A display window on the front shows all important functions in four lines of text, including the title of the music received.

Under a small, foldable solar panel are LED cells that serve as a useful reading lamp.

Another light source on the left side of the case resembles a flashlight.

Like the reading light, it can be switched on in two brightness levels.

Two other useful features: a built-in siren sounds the alarm very loudly,

when an emergency requires it.

And from a USB port, which is located under a flap that protects against splashing water, smartphones and other utensils can draw charging current.

The radio is powered by two power sources: A built-in lithium-ion battery packs enough energy to last for more than 20 hours of reception.

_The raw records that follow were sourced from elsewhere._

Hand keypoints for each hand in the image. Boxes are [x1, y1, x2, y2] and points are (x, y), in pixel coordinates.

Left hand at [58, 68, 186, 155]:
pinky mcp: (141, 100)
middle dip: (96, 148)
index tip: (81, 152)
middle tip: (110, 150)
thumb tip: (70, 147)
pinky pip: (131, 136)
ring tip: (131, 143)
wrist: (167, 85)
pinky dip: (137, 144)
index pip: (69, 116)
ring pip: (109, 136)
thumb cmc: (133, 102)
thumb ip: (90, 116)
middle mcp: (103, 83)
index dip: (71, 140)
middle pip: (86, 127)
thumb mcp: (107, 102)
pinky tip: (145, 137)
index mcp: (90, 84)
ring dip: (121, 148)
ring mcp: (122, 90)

If necessary, three small batteries in AAA format can take over the supply.

The battery can be filled with fresh energy in three different ways: A 5-volt power pack can supply the charging current via a micro-USB connection, a suitable cable is included in the scope of delivery.

In outdoor use, however, the hand crank is the energy source of choice.

The manufacturer recommends two revolutions per second - a vigorous workout for the wrist, especially since the first laps are quite difficult.

If the battery has already recharged some electricity later, filming requires less energy.

The built-in small solar field is another charging alternative, but its power yield is very modest.

A sunny day is needed to halfway fill the battery storage, and that's only possible if the radio has a break during this time.

The somewhat tinny sound of the small radio doesn't allow for higher music enjoyment, but there is at least a headphone jack that delivers a clean stereo sound.

The second radio, called Libovgogo 580, costs 50 euros, weighs 440 grams and is even more compact than the Mesqool model.

Its alarm and light features, battery capacity and charging options are the same as the larger radio, but there are a few differences: the Libovgogo cannot charge batteries and it only picks up FM stations.

A search will find the stations.

But when paired with a smartphone, it works as a Bluetooth speaker.

And it can even play music from a micro SD card.

However, this model also has a rather thin voice, and unfortunately there is no headphone jack.

In case of doubt, we would prefer the somewhat corpulent fellow hikers.